Apartment

Shortage of water meters raises fears that apartment development may dry up

The completion of several apartment buildings in Winnipeg is in limbo because the city has run out of water meters it normally supplies to developers.

The city says a shortage of small-diameter water meters has prevented it from meeting demand for the devices, which developers are installing to monitor the water usage of individual apartment tenants or homeowners. condominiums.

River Heights-Fort Garry County John Orlikow said he is concerned that the resulting occupancy delays will result in new costs for developers, deprive the city of property tax revenue and leave tenants who signed leases without housing.

“If you don’t know if you can actually get water online, you can’t get occupancy and I’m sure that’s going to cause a lot of developers a real headache,” Orlikow said in a post. interview.

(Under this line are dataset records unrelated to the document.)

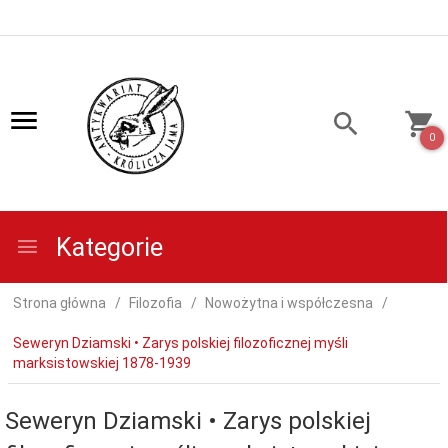
0
Kategorie
Strona główna
Filozofia
Nowożytna i współczesna
Seweryn Dziamski • Zarys polskiej filozoficznej myśli
marksistowskiej 1878-1939
Seweryn Dziamski • Zarys polskiej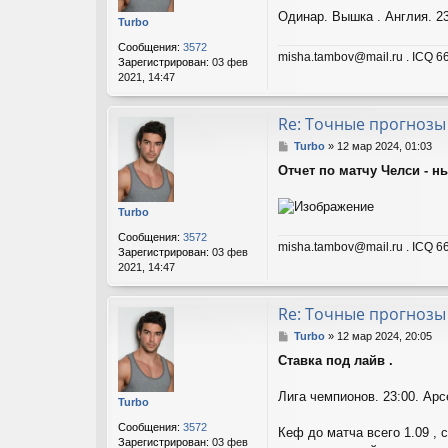
щ
Одинар. Вышка . Англия. 23
Turbo
е
н
Сообщения:
3572
misha.tambov@mail.ru . ICQ 66
и
Зарегистрирован:
03 фев
е
2021, 14:47
Re: Точные прогнозы
С
Turbo
»
12 мар 2024, 01:03
о
Отчет по матчу Челси - нь
о
б
щ
Turbo
е
н
Сообщения:
3572
misha.tambov@mail.ru . ICQ 66
и
Зарегистрирован:
03 фев
е
2021, 14:47
Re: Точные прогнозы
С
Turbo
»
12 мар 2024, 20:05
о
Ставка под лайв .
о
б
щ
Лига чемпионов. 23:00. Арс
Turbo
е
н
Сообщения:
3572
Кеф до матча всего 1.09 , 
и
Зарегистрирован:
03 фев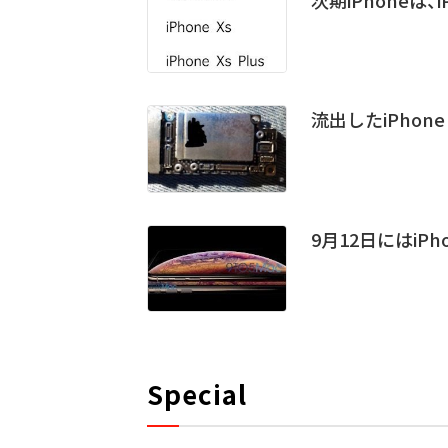
次期iPhoneは、
流出したiPhon
9月12日にはiPho
Special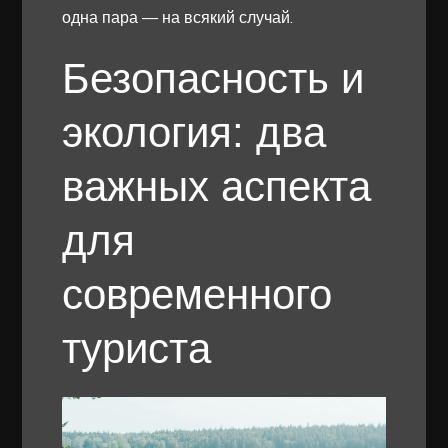
одна пара — на всякий случай.
Безопасность и
экология: два
важных аспекта
для
современного
туриста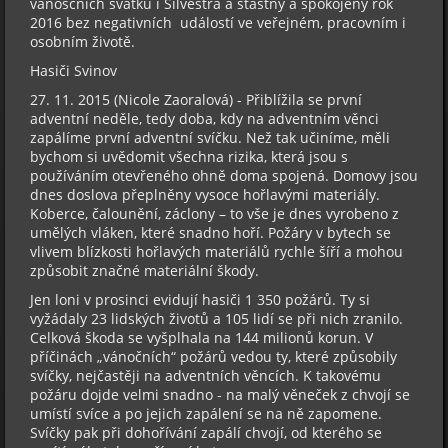
vánosčních svátků i Silvestra a šťastný a spokojený rok
2016 bez negativních událostí ve veřejném, pracovním i
osobním životě.
Hasiči Svinov
27. 11. 2015 (Nicole Zaoralová) - Přiblížila se první
adventní neděle, tedy doba, kdy na adventním věnci
zapálíme první adventní svíčku. Než tak učiníme, měli
bychom si uvědomit všechna rizika, která jsou s
používáním otevřeného ohně doma spojená. Domovy jsou
dnes doslova přeplněny vysoce hořlavými materiály.
Koberce, čalounění, záclony – to vše je dnes vyrobeno z
umělých vláken, které snadno hoří. Požáry v bytech se
vlivem blízkosti hořlavých materiálů rychle šíří a mohou
způsobit značné materiální škody.
Jen loni v prosinci evidují hasiči 1 350 požárů. Ty si
vyžádaly 23 lidských životů a 105 lidí se při nich zranilo.
Celková škoda se vyšplhala na 144 milionů korun. V
příčinách „vánočních“ požárů vedou ty, které způsobily
svíčky, nejčastěji na adventních věncích. K takovému
požáru dojde velmi snadno - na malý věneček z chvojí se
umístí svíce a po jejich zapálení se na ně zapomene.
Svíčky pak při dohořívání zapálí chvojí, od kterého se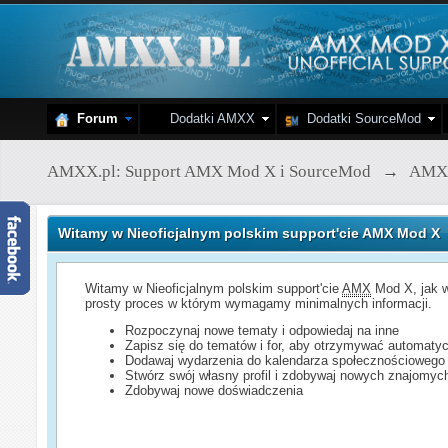
Forum
Dodatki AMXX
Dodatki SourceMod
AMXX.pl: Support AMX Mod X i SourceMod
→
AMX
Witamy w Nieoficjalnym polskim support'cie AMX Mod X
Witamy w Nieoficjalnym polskim support'cie
AMX
Mod X, jak w
prosty proces w którym wymagamy minimalnych informacji.
Rozpoczynaj nowe tematy i odpowiedaj na inne
Zapisz się do tematów i for, aby otrzymywać automatyc
Dodawaj wydarzenia do kalendarza społecznościowego
Stwórz swój własny profil i zdobywaj nowych znajomyc
Zdobywaj nowe doświadczenia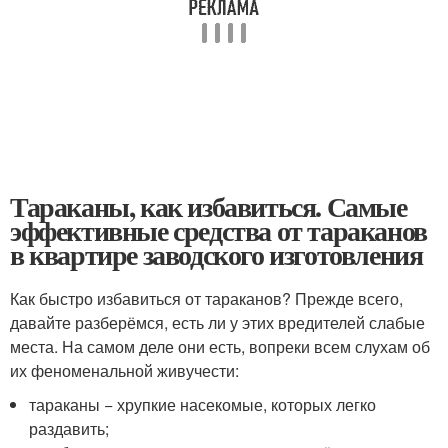
Тараканы, как избавиться. Самые
эффективные средства от тараканов
в квартире заводского изготовления
Как быстро избавиться от тараканов? Прежде всего,
давайте разберёмся, есть ли у этих вредителей слабые
места. На самом деле они есть, вопреки всем слухам об
их феноменальной живучести:
тараканы − хрупкие насекомые, которых легко
раздавить;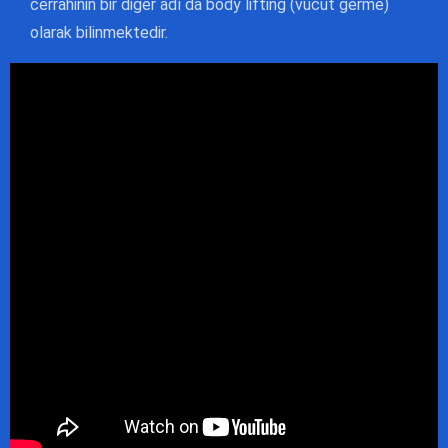
cerrahinin bir diğer adı da body lifting (vücut germe)
olarak bilinmektedir.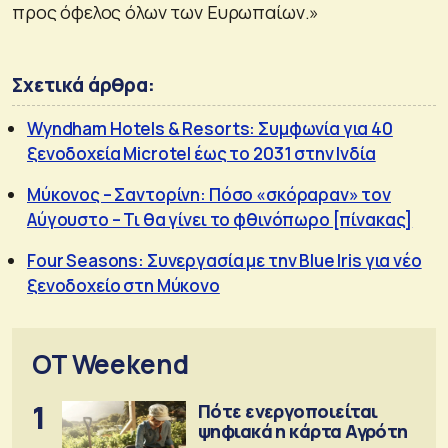
προς όφελος όλων των Ευρωπαίων.»
Σχετικά άρθρα:
Wyndham Hotels & Resorts: Συμφωνία για 40
ξενοδοχεία Microtel έως το 2031 στην Ινδία
Μύκονος – Σαντορίνη: Πόσο «σκόραραν» τον
Αύγουστο – Τι θα γίνει το φθινόπωρο [πίνακας]
Four Seasons: Συνεργασία με την Blue Iris για νέο
ξενοδοχείο στη Μύκονο
OT Weekend
1
Πότε ενεργοποιείται
ψηφιακά η κάρτα Αγρότη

Its neighborhood includes the Refinery District, a residential area of ​​Fort Garry taking shape in what was once the industrial area of ​​Sugar Beet Lands, north of Bishop Grandin Boulevard. Orlikow said he was told that one of the multi-family buildings under construction in the new neighborhood was now on hold.

“People are investing a lot of money to start these projects. We need housing. We see our numbers growing continuously,” he said. “We need these units online.”

The city would not say when it will run out of meters it provides to developers of new apartment buildings and condominiums.

“There are water meter shortages in the industry due to supply chain issues,” city spokesman Kalen Qually said in a statement.

“The city is experiencing delays in providing all requested water meters to multi-family developments, but we are working with developers on interim solutions for building readings until enough meters are obtained.”

Several multi-family buildings are under construction on Ballantrae Road in Winnipeg’s Refinery District, an area of ​​Fort Garry formerly known as Sugar Beet Lands. (Bartley Kives/CBC)

The city is working with its supplier to get more small-diameter meters, said Lisa Marquardson, spokeswoman for the Winnipeg Water and Waste Department.

Meanwhile, installation of such meters is down 50%, she said.

Developers of new apartment buildings are being offered a single large meter instead, with the option of adding additional meters as supply increases, Marquardson said.

There’s no shortage of water meters the city provides for single-family homes, she added.

The Manitoba Home Builders Association said it is monitoring the situation.

“We want to ensure that a delay like this will not have a significant impact on the pace of residential construction and the installation of water meters,” said President and CEO Lanny. McInnes, in an interview.

“It’s the essential element for someone to move into their new home.”